Axis camera is using tfserve and to serve the model and from this I'm guessing the issue might come. I have tried to mimic the pre-processing steps from detector.py but issue still persists. My local inference is giving higher accuracy. Please help us.

To reproduce

Please provide as much context as possible and describe the reproduction steps that someone else can follow to recreate the issue on their own.

A team member will try to reproduce the issue with your provided steps. If there are no reproduction steps or no obvious way to reproduce the issue, the team will ask you for those steps. Bugs without steps will not be addressed until they can be reproduced.
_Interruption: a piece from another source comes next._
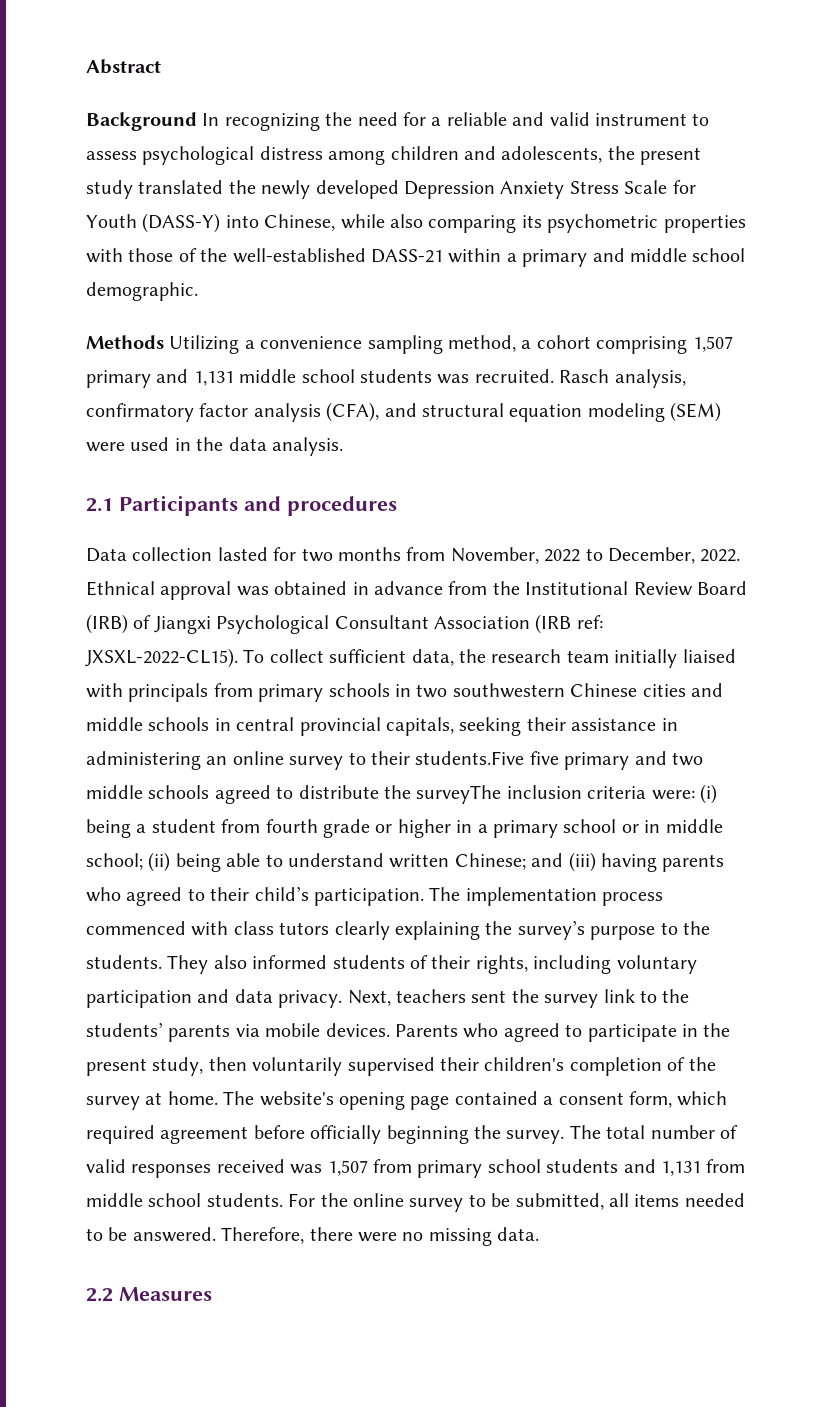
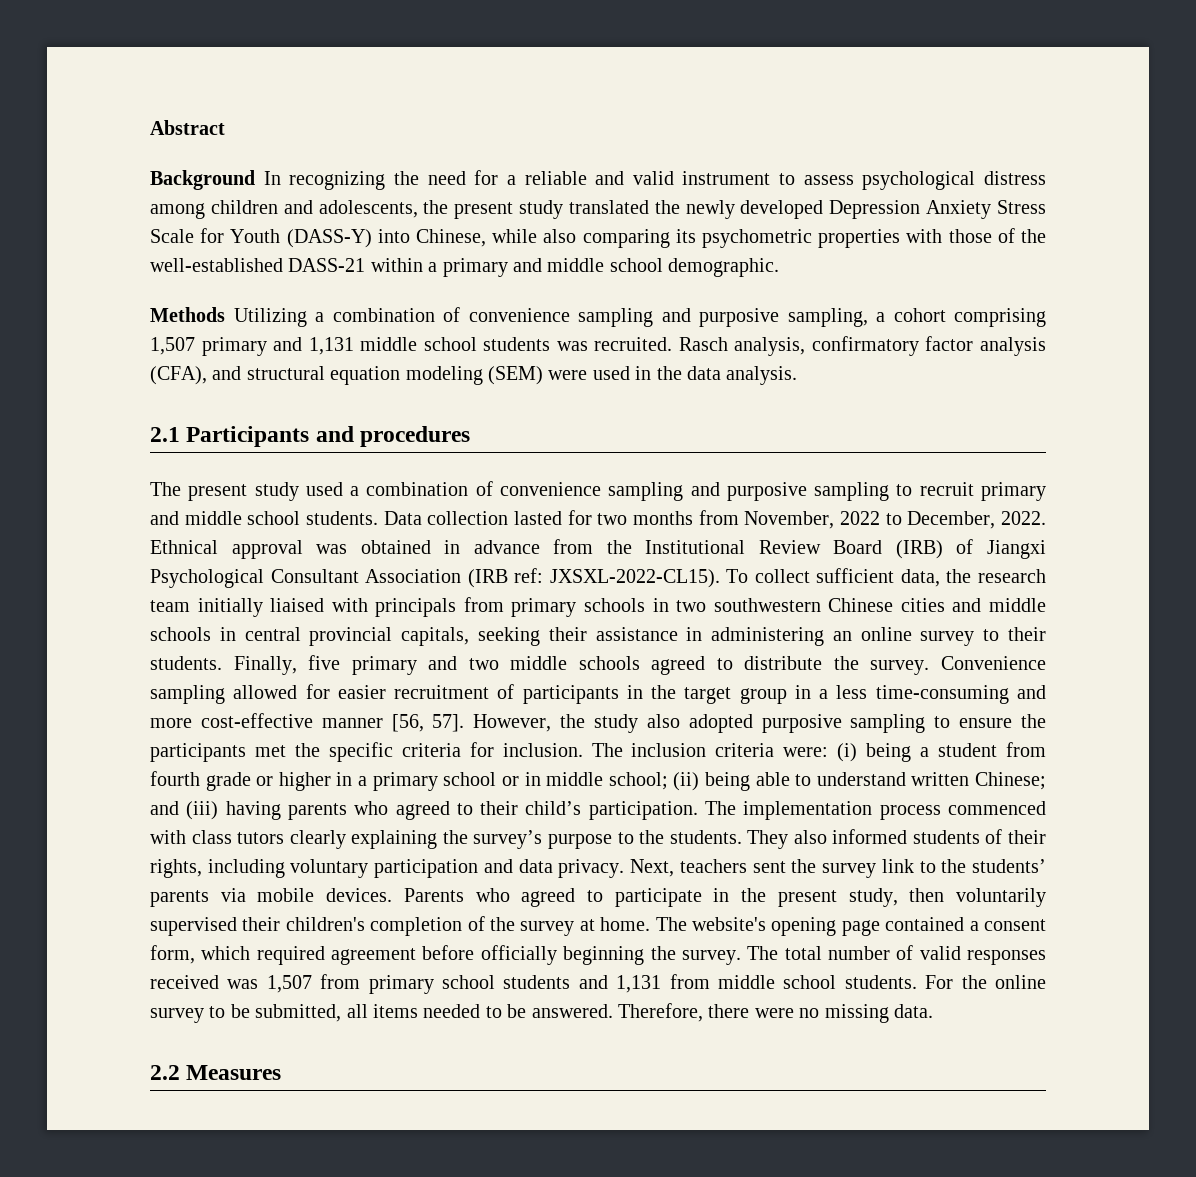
[260,335,516,354] convenience sampling method, -> [332,307,868,327] combination of convenience sampling and purposive sampling,
(397, 506) none -> [150,481,1047,501] [150,511,378,525] The present study used a combination of convenience sampling and purposive sampling to recruit primary and middle school students.
[415,751,525,765] students.Five -> [150,656,297,675] students. Finally,
[416,785,502,804] surveyThe -> [870,656,1046,675] [150,684,1046,704] [150,713,1046,733] [150,742,623,762] survey. Convenience sampling allowed for easier recruitment of participants in the target group in a less time-consuming and more cost-effective manner [56, 57]. However, the study also adopted purposive sampling to ensure the participants met the specific criteria for inclusion. The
Steps to reproduce the behavior:

  1. Set up '...'
  2. Do this '...'
  3. See error

Screenshots

If applicable, add screenshots to help explain your problem.

Environment

Additional context

Add any other context about the problem here.

Corallo commented 3 months ago

Hi @akash4562800

From your code snippet I see you are converting BGR to RGB, unless I misunderstood your intent that doesn't seem correct. The VideoCaptureClient will return an RGB image. Maybe that is the reason of the performance difference? If you want to dig more, take a look at this discussion: https://github.com/AxisCommunications/axis-model-zoo/discussions/50 It has some guideline on how to debug another model, but you might find it useful.

In particular, you can try it on a fixed image both on tensorflow and on the camera. You can save the image as a binary file and use the larod-client to test the model in isolation. Here is a guide that shows how to do it: https://developer.axis.com/computer-vision/computer-vision-on-device/test-your-model

akash4562800 commented 3 months ago

Hi @Corallo , Thanks for your prompt response. I checked the VideoCaptureClient code and found it's indeed returning RGB image. The frame upon looking seemed BGR that's why I used cv2.cvtColor() method. Although logically it's doesn't make sense but this was the issue and now I'm getting same results from both local and axis camera. Thanks a lot.

I have another question, Which tracker will be the best for tracking person that can run on this camera. I am using centriod based kf tracker but I see tracks are failing many times. You can mark this complete and move to discussion section.